The shift away from cloud-based LLMs to on-device ones is happening faster than many in the industry anticipated, according to a top tech analyst.

Chipmaking giants like TSMC and Nvidia said they expected on-device AI trends to pick up pace by 2026, but it seems DeepSeek’s explosive growth has significantly sped-up the transition, Ming-Chi Kuo said in a note on Monday.

DeepSeek has fueled a burgeoning interest in localized LLM deployment, as increasing data security concerns with cloud-based models push users to seek alternatives.

Various tools and hardware specifications have emerged to support this on-device trend, accommodating devices from low-end laptops to high-end PCs equipped with Nvidia GPUs.

While applications are currently limited to niche users, the trend suggests a potential paradigm shift that could gradually chip away at Nvidia’s dominance in cloud computing, according to Kuo.

Though Nvidia has intertwined DeepSeek’s potential with its offerings, the rise of on-device AI is creating fierce competition and cloud growth might slow, which could temporarily affect investor sentiment until further clarity emerges from advancements like Nvidia’s GB200 NVL72 mass production and its commercialization ventures in AI across sectors like robotics and autonomous driving, the analyst said.
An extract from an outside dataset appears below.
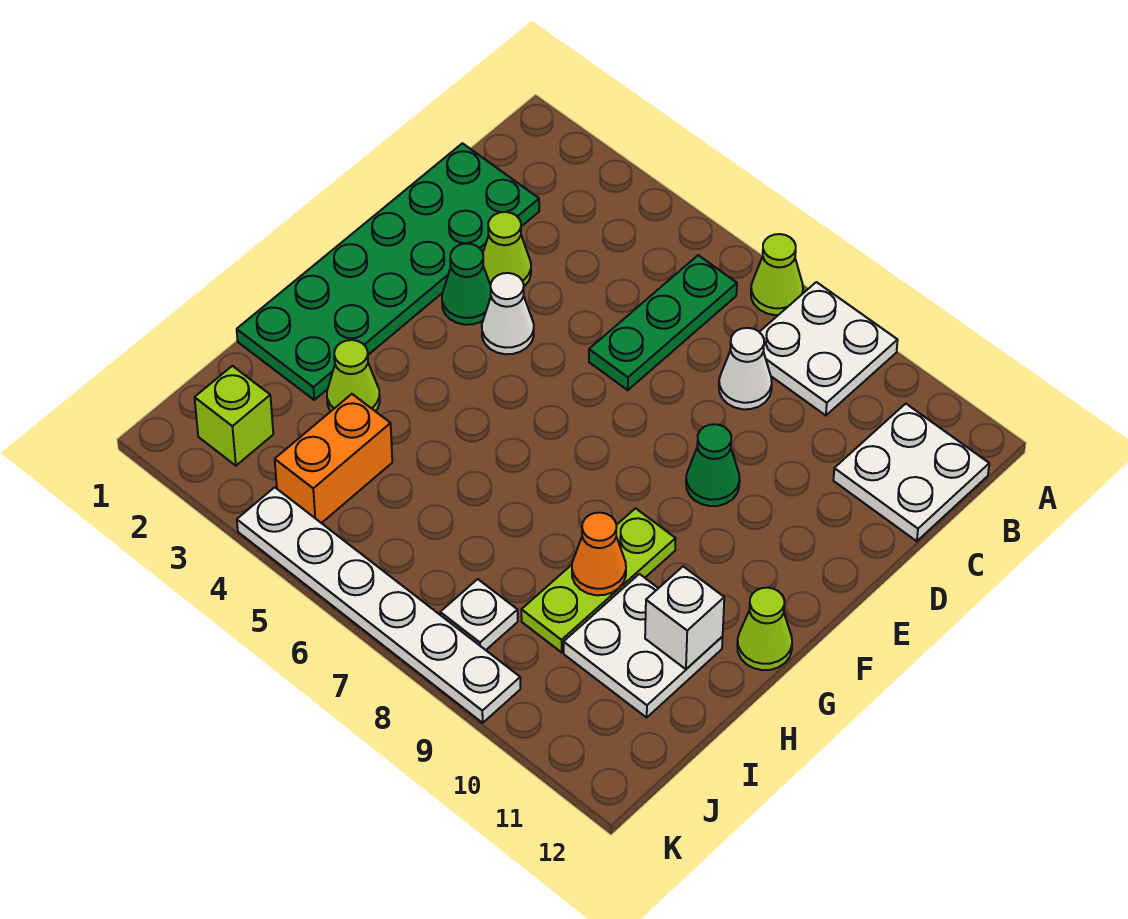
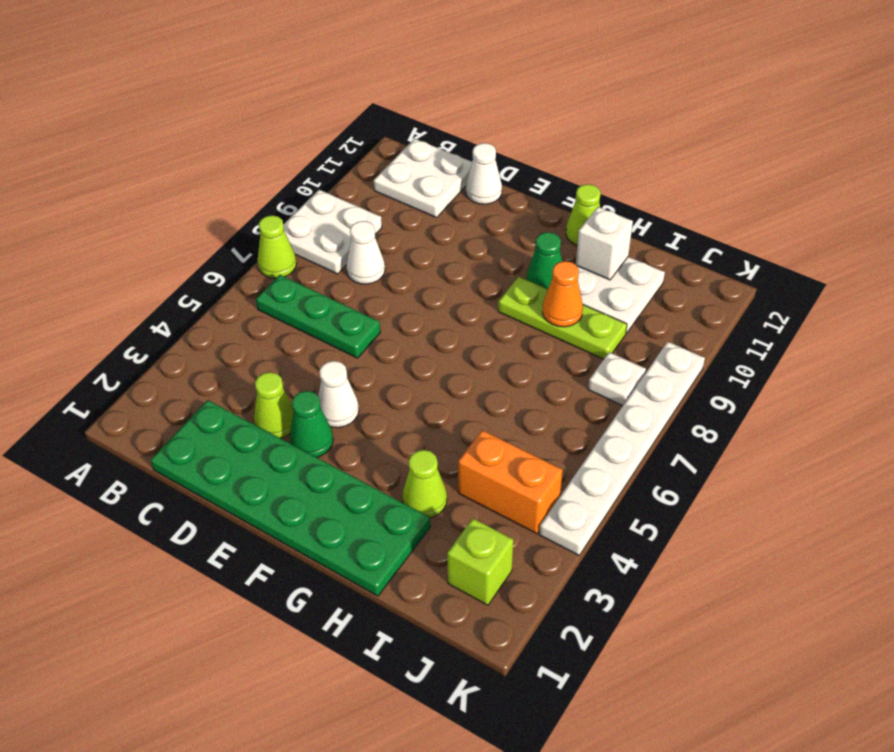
none -> white 1x1 cone [466,143,502,204]
green 1x1 cone [686,424,740,506] -> green 1x1 cone moved to [527,232,562,289]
Meanwhile, Taiwanese chip giant TSMC that supplies to the likes of Tesla and Apple, stands to gain as a key beneficiary from the on-device AI surge due to related processor upgrades.

Kuo notes that both on-cloud and on-device LLMs would continue to grow simultaneously as part of a comprehensive ecoystem but the question would be where the bigger growth segment lies.

This forecast by Kuo echoes sentiments by other industry experts, such as Ashwath Damodaran, who previously indicated skepticism about Nvidia’s continued AI market dominance following DeepSeek’s entry.

Meanwhile, there is also no dearth of cloud-based solutions to the concerns related to DeepSeek’s native app compromising privacy and posing geopolitical challenges.

Beside Nvidia, Aravind Srinivas’ Perplexity for example has integrated the open-sourced LLM into its service.